Hoffentlich komme ich mal wieder zu welchen. Auf ebay gab es vor ein paar Jahren immer mal wieder welche für 5€ das kg.
Benutzeravatar
T-500
Beiträge: 104
Registriert: 7. Mai 2024, 11:13

Re: Schlehen

Beitrag von T-500 »

Hallo Derwo,
vielen Dank für Deine Hinweise. In einer Ausgabe der Kleinbrennerei habe ich zum Thema Verkostung von Bränden vs. Geisten folgendes gefunden:

"Gute Schlehenbrände zeichnen sich aus durch die Harmonie von Stein- und Fruchtcharakter. Da die Schlehe an sich eine sehr zartaromatische Frucht darstellt und bei Frischgenuss vor allem Gerbstoffe und Säuren im Vordergrund stehen, ist es besonders schwierig, hier die genannte
Harmonie zu erreichen. Oft sind Schlehenbrände bitter im Abgang mit intensiver Marzipancharakteristik. Schon leichter Nachlaufanteil macht diese Produkte vollends ungenießbar. Ein bei Schlehen vorkommender Fehler kann ein unangenehm parfümierter, fast Schnupftabak ähnlicher Geruch sein, dessen Entstehung wahrscheinlich auf bakterielle Tätigkeit durch unsaubere Verarbeitung zurückzuführen ist."

"Der Schlehengeist ist im Vergleich zum entsprechenden Brand von fast süßlichem Duft und entbehrt der herben Bittere im Geschmack. Er präsentiert sich fruchtig und feingliedrig im Geruch, ist im Geschmack aber nicht selten etwas fade und leer. Fehler treten zumeist durch die Verarbeitung schimmliger Rohware oder durch zu wenig Fruchtanteil bei der Destillation auf".
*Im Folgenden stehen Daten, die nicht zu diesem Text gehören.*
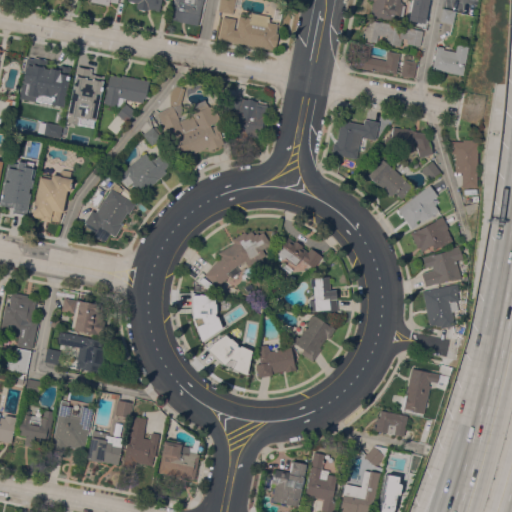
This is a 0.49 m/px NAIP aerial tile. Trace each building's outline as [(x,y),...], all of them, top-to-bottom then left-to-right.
[(160,0),(159,10),(148,8),(148,10),(145,10),(143,10),(140,9),(138,8),(136,8),(137,2),(134,2),(132,2),(129,2),(129,1),(127,0),(160,0)] [(203,0),(198,24),(170,19),(173,0),(203,0)] [(220,0),(241,0),(239,9),(234,8),(233,13),(218,10),(220,0)] [(399,0),(399,2),(403,3),(402,5),(404,5),(402,17),(400,16),(398,22),(370,16),(373,0),(399,0)] [(443,8),(455,11),(452,23),(440,21),(443,8)] [(218,38),(223,16),(236,18),(234,28),(236,29),(239,15),(250,17),(251,11),(269,15),(268,21),(278,23),(276,32),(279,33),(276,47),(274,46),(273,49),(218,38)] [(420,45),(406,43),(407,38),(402,37),(400,46),(385,43),(387,36),(378,34),(376,42),(361,38),(363,29),(365,29),(366,25),(368,26),(370,19),(423,30),(420,45)] [(395,73),(388,72),(388,73),(357,66),(362,43),(372,45),(369,56),(385,60),(387,50),(399,53),(395,73)] [(432,68),(436,45),(443,46),(443,49),(455,51),(457,44),(468,46),(462,74),(432,68)] [(403,59),(417,62),(413,77),(400,74),(403,59)] [(34,92),(26,90),(29,76),(37,78),(39,78),(43,60),(59,63),(58,71),(65,73),(65,76),(66,77),(61,100),(56,99),(55,102),(36,98),(38,92),(34,92)] [(102,79),(101,86),(100,86),(96,107),(83,105),(83,106),(70,103),(78,66),(87,68),(86,76),(102,79)] [(117,106),(103,103),(109,74),(121,77),(121,74),(149,80),(145,98),(144,97),(143,102),(126,99),(125,103),(135,110),(126,121),(116,114),(122,107),(117,106)] [(190,154),(190,153),(182,157),(173,135),(168,137),(157,112),(170,106),(169,93),(175,85),(184,88),(180,103),(182,105),(182,109),(182,112),(181,115),(179,116),(178,117),(180,120),(192,114),(195,112),(194,109),(192,105),(205,99),(207,103),(208,105),(209,105),(210,106),(213,105),(220,119),(210,124),(212,126),(217,124),(223,137),(222,137),(224,143),(209,150),(207,146),(190,154)] [(247,135),(245,142),(229,138),(233,124),(227,123),(233,96),(245,99),(245,101),(270,106),(263,138),(247,135)] [(14,117),(36,121),(33,132),(12,128),(14,117)] [(356,157),(331,152),(333,142),(336,143),(341,119),(363,124),(364,118),(378,121),(374,139),(360,136),(356,157)] [(62,124),(59,139),(49,137),(50,135),(42,133),(44,121),(51,123),(51,122),(62,124)] [(93,146),(90,145),(90,143),(79,141),(83,121),(95,123),(93,136),(95,136),(93,146)] [(161,137),(152,145),(143,134),(152,126),(161,137)] [(427,139),(429,139),(433,153),(419,157),(415,144),(411,143),(409,152),(403,151),(403,148),(383,144),(385,137),(387,137),(388,134),(390,134),(392,126),(402,128),(403,127),(412,129),(412,130),(425,133),(427,139)] [(112,139),(106,152),(93,149),(93,146),(95,136),(112,139)] [(477,187),(461,186),(462,172),(455,172),(455,153),(451,153),(451,141),(462,141),(462,139),(478,139),(477,187)] [(145,152),(150,158),(152,156),(155,158),(164,151),(173,162),(164,169),(166,172),(156,180),(156,181),(149,186),(140,193),(131,182),(126,186),(121,180),(120,181),(114,173),(121,167),(123,170),(145,152)] [(376,182),(375,183),(367,175),(382,159),(390,167),(391,166),(412,186),(401,198),(394,192),(390,196),(376,182)] [(0,194),(5,169),(6,167),(15,169),(17,160),(25,162),(25,166),(31,167),(29,178),(34,179),(26,221),(0,215),(0,194)] [(441,173),(430,181),(429,179),(428,180),(425,176),(426,176),(424,174),(421,171),(422,170),(421,168),(431,160),(441,173)] [(410,165),(415,161),(419,165),(414,170),(410,165)] [(51,173),(60,175),(61,168),(71,170),(69,178),(72,178),(69,191),(66,190),(62,212),(60,212),(59,220),(58,220),(58,221),(50,219),(49,221),(40,219),(40,218),(32,216),(32,215),(31,214),(39,176),(43,174),(50,175),(50,178),(51,173)] [(110,187),(111,188),(115,182),(120,185),(119,186),(122,188),(120,193),(135,203),(129,213),(127,212),(120,222),(122,224),(115,236),(110,233),(105,242),(94,235),(95,232),(85,225),(86,223),(84,221),(92,209),(95,211),(110,187)] [(429,184),(437,195),(431,199),(434,204),(438,210),(426,219),(426,218),(421,222),(419,218),(415,221),(417,224),(411,228),(397,209),(429,184)] [(419,227),(419,228),(435,220),(435,219),(442,216),(448,227),(446,228),(452,240),(439,247),(439,245),(434,248),(432,244),(427,247),(427,248),(419,252),(409,232),(419,227)] [(257,232),(258,234),(262,231),(270,244),(262,249),(265,254),(247,265),(244,260),(233,267),(234,270),(234,271),(234,272),(233,273),(232,274),(229,276),(228,275),(218,287),(203,274),(218,257),(220,256),(218,252),(234,243),(231,239),(241,233),(243,235),(251,230),(253,234),(257,232)] [(295,242),(296,241),(302,245),(301,247),(307,251),(310,248),(321,256),(313,268),(300,258),(296,264),(295,263),(294,264),(287,260),(287,261),(276,253),(288,237),(295,242)] [(433,253),(434,254),(449,249),(459,245),(463,259),(456,261),(461,278),(451,281),(450,279),(425,286),(421,273),(433,269),(431,264),(425,266),(422,257),(433,253)] [(331,297),(335,297),(336,309),(322,311),(322,309),(310,311),(308,300),(314,299),(313,286),(311,286),(310,277),(329,275),(331,297)] [(422,290),(457,283),(458,291),(457,291),(458,300),(456,300),(458,310),(452,311),(454,325),(441,327),(440,325),(436,326),(435,324),(430,325),(430,322),(428,323),(422,290)] [(31,349),(16,345),(20,330),(7,327),(6,333),(0,332),(0,327),(5,304),(9,305),(9,301),(11,291),(27,295),(27,296),(36,298),(34,310),(33,310),(30,321),(37,322),(31,349)] [(190,291),(190,318),(199,340),(220,327),(214,312),(213,291),(190,291)] [(104,328),(102,335),(73,329),(74,327),(71,326),(72,322),(74,313),(61,310),(64,297),(80,300),(102,305),(99,317),(106,318),(104,328)] [(328,338),(326,337),(319,347),(320,348),(312,361),(300,352),(303,349),(292,341),(296,335),(298,337),(307,324),(306,323),(312,314),(313,315),(314,314),(331,327),(332,326),(335,328),(328,338)] [(87,336),(87,337),(100,340),(99,346),(104,347),(98,372),(75,367),(77,359),(76,359),(79,347),(57,342),(59,331),(87,336)] [(204,347),(222,364),(245,374),(250,350),(236,343),(224,332),(204,347)] [(290,346),(295,369),(284,371),(284,370),(271,373),(272,374),(258,377),(255,364),(259,363),(257,352),(258,345),(266,344),(270,350),(290,346)] [(26,375),(6,371),(8,359),(14,361),(17,347),(31,350),(26,375)] [(61,350),(58,364),(44,361),(47,347),(61,350)] [(429,380),(428,384),(430,385),(427,399),(426,399),(423,413),(413,411),(413,410),(402,408),(411,368),(438,374),(437,380),(435,382),(429,380)] [(23,378),(22,384),(12,382),(13,376),(23,378)] [(41,380),(38,393),(25,391),(28,378),(41,380)] [(60,399),(69,401),(68,406),(72,407),(71,414),(79,415),(81,405),(93,407),(85,446),(82,445),(82,449),(66,446),(65,454),(50,451),(60,399)] [(129,417),(114,414),(117,399),(132,402),(129,417)] [(46,444),(39,443),(38,448),(23,445),(25,436),(18,434),(23,409),(24,409),(25,407),(27,408),(27,410),(30,410),(29,414),(42,417),(44,409),(53,411),(46,444)] [(407,415),(403,436),(372,430),(374,420),(376,420),(376,417),(379,417),(379,415),(378,415),(379,412),(380,412),(380,410),(407,415)] [(0,417),(3,418),(4,414),(17,417),(11,443),(0,440),(0,417)] [(155,456),(154,456),(152,465),(137,462),(137,464),(133,463),(133,466),(123,464),(132,415),(146,418),(143,438),(150,439),(151,432),(159,434),(155,456)] [(118,464),(102,461),(102,462),(86,458),(92,429),(107,432),(107,434),(123,438),(121,446),(122,447),(118,464)] [(194,480),(157,472),(165,438),(180,442),(180,445),(192,447),(193,447),(193,446),(195,439),(199,440),(197,454),(199,454),(194,480)] [(373,445),(384,454),(374,465),(364,456),(373,445)] [(305,494),(304,493),(304,490),(306,491),(306,487),(305,487),(306,484),(307,484),(307,482),(306,482),(307,479),(308,479),(309,476),(307,475),(308,472),(309,472),(310,470),(308,470),(309,466),(310,466),(311,464),(310,464),(311,460),(312,460),(313,454),(312,454),(312,451),(313,452),(313,451),(324,453),(322,462),(323,463),(322,469),(327,470),(327,473),(336,475),(335,482),(336,482),(335,485),(334,484),(334,487),(335,487),(334,490),(333,490),(331,500),(335,500),(333,511),(320,510),(322,499),(305,496),(305,494)] [(273,475),(274,470),(289,472),(291,461),(305,463),(297,506),(286,504),(287,503),(272,500),(275,483),(271,483),(270,480),(272,475),(273,475)] [(375,497),(374,497),(370,511),(338,511),(344,483),(360,486),(363,470),(369,471),(369,470),(379,472),(375,497)]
Bezüglich des Geistes herrscht schon mal Einigkeit, dass lieber etwas mehr Fruchtanteil zuzugeben ist. Sämtliche Beiträge raten zu einem Verhältnis Schlehe/ l reiner Alkohol zu einem 2:1 Ansatz und einer maximalen Mazerationsdauer von 1 Woche, damit kein zu hoher Steingeschmack (Marzipan) ins Destillat kommt. Es wird auch geraten, die Verstärkung beim Brennen gering zu halten, es werden sogar nur Helm und Geistrohr empfohlen oder nur mit schwach gekühltem Dephlegmator. Bei den Kleinbrennern wird nie vom Mehrfachbrennen gesprochen. Ich gehe daher davon aus, dass sie die Alkoholgehalte im Mazerat so hoch halten, dass sie mit einmaligem Brennen zurecht kommen. Dafür müsste der Ansatz in der Blase ja mindestens 20% Vol. haben
Ich probiere das einfach aus. Bei meinen Himbeeren hatte ich ja ein Verhältnis 1,5kg/1lrA. Der ist schon sehr gut geworden. Allerdings hatte ich den zweimal gebrannt. Vor dem Rauhbrand hatte ich damals in der Blase auf ca. 8% Vol herunterverdünnt, weil hier niedrigere Alkoholgehalte propagiert wurden.
Mit besten Grüßen
T-500 :)
Benutzeravatar
derwo
Beiträge: 3627
Registriert: 20. Okt 2018, 21:35

Re: Schlehen

Beitrag von derwo »

1kg Schlehen pro 1lt reinem Alkohol sollten reichen. Das ist meine Erfahrung. Und auch anderswo findet man sowas, zB im Buch Spirituosentechnologie von Erich Kolb 1931.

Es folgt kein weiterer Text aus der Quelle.